◆ **PROMPT**
An exact copy of the entries is needed, with every picture left out.

-- SUPPLIED RECORDS follows --

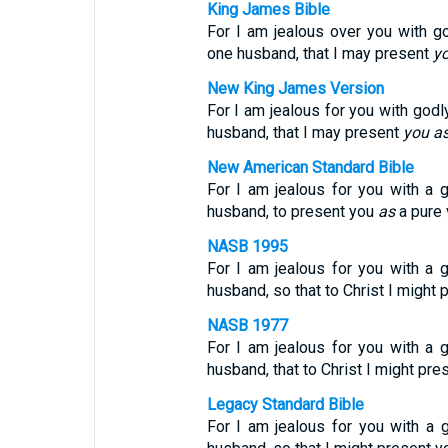
King James Bible
For I am jealous over you with g
one husband, that I may present
y
New King James Version
For I am jealous for you with godl
husband, that I may present
you
a
New American Standard Bible
For I am jealous for you with a g
husband, to present you
as
a pure v
NASB 1995
For I am jealous for you with a g
husband, so that to Christ I might p
NASB 1977
For I am jealous for you with a g
husband, that to Christ I might pr
Legacy Standard Bible
For I am jealous for you with a g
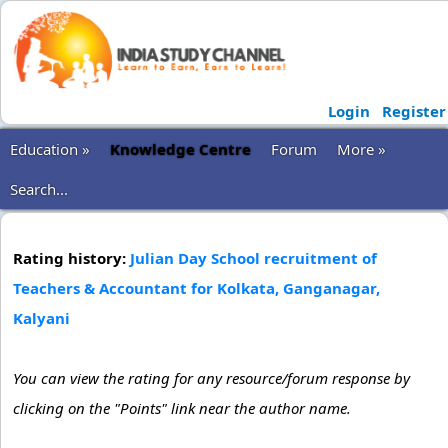
Login
Register
Education »
Knowledge Centre
Forum
More »
Search...
Rating history:
Julian Day School recruitment of
Teachers & Accountant for Kolkata, Ganganagar,
Kalyani
You can view the rating for any resource/forum response by
clicking on the "Points" link near the author name.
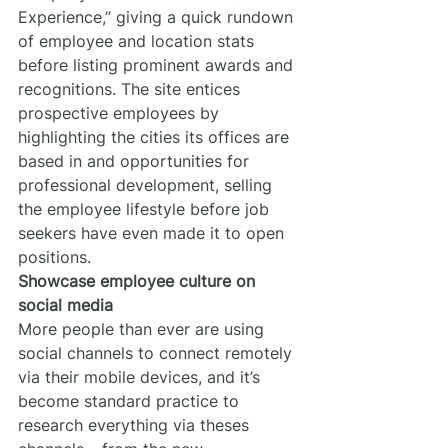
Experience,” giving a quick rundown 
of employee and location stats 
before listing prominent awards and 
recognitions. The site entices 
prospective employees by 
highlighting the cities its offices are 
based in and opportunities for 
professional development, selling 
the employee lifestyle before job 
seekers have even made it to open 
positions.
Showcase employee culture on 
social media
More people than ever are using 
social channels to connect remotely 
via their mobile devices, and it’s 
become standard practice to 
research everything via theses 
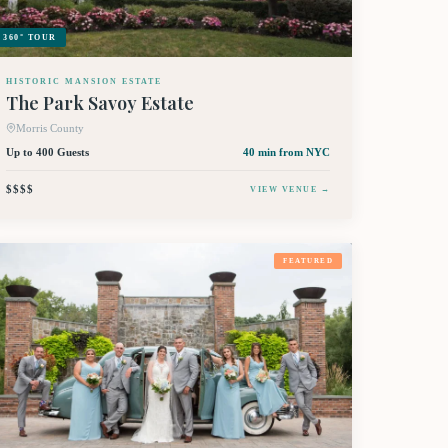
360° TOUR
HISTORIC MANSION ESTATE
The Park Savoy Estate
Morris County
Up to 400 Guests
40 min
from NYC
$$$$
VIEW VENUE →
FEATURED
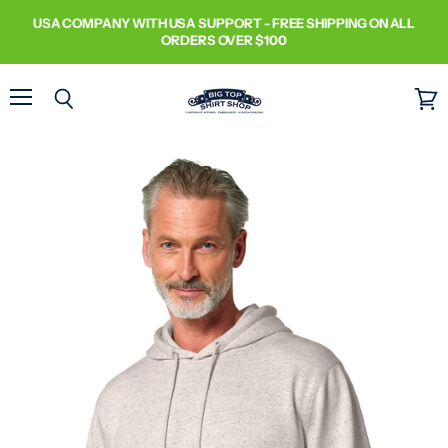
USA COMPANY WITH USA SUPPORT - FREE SHIPPING ON ALL
ORDERS OVER $100
Menu
Search
View
cart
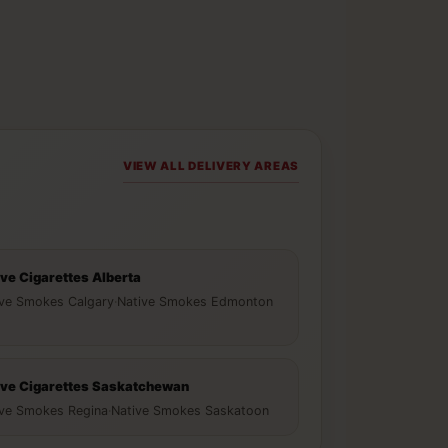
VIEW ALL DELIVERY AREAS
ive Cigarettes Alberta
ive Smokes Calgary
·
Native Smokes Edmonton
ive Cigarettes Saskatchewan
ive Smokes Regina
·
Native Smokes Saskatoon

-- SUPPLIED RECORDS concluded --

◆ **RESPONSE**
King James Bible
For I am jealous over you with g
one husband, that I may present
y
New King James Version
For I am jealous for you with godl
husband, that I may present
you
a
New American Standard Bible
For I am jealous for you with a g
husband, to present you
as
a pure v
NASB 1995
For I am jealous for you with a g
husband, so that to Christ I might p
NASB 1977
For I am jealous for you with a g
husband, that to Christ I might pr
Legacy Standard Bible
For I am jealous for you with a g
Login
Register
Education »
Knowledge Centre
Forum
More »
Search...
Rating history:
Julian Day School recruitment of
Teachers & Accountant for Kolkata, Ganganagar,
Kalyani
You can view the rating for any resource/forum response by
clicking on the "Points" link near the author name.
Experience,” giving a quick rundown 
of employee and location stats 
before listing prominent awards and 
recognitions. The site entices 
prospective employees by 
highlighting the cities its offices are 
based in and opportunities for 
professional development, selling 
the employee lifestyle before job 
seekers have even made it to open 
positions.
Showcase employee culture on 
social media
More people than ever are using 
social channels to connect remotely 
via their mobile devices, and it’s 
become standard practice to 
research everything via theses 
360° TOUR
HISTORIC MANSION ESTATE
The Park Savoy Estate
Morris County
Up to 400 Guests
40 min
from NYC
$$$$
VIEW VENUE →
FEATURED
USA COMPANY WITH USA SUPPORT - FREE SHIPPING ON ALL
ORDERS OVER $100
Menu
Search
View
cart
VIEW ALL DELIVERY AREAS
ive Cigarettes Alberta
ive Smokes Calgary
·
Native Smokes Edmonton
ive Cigarettes Saskatchewan
ive Smokes Regina
·
Native Smokes Saskatoon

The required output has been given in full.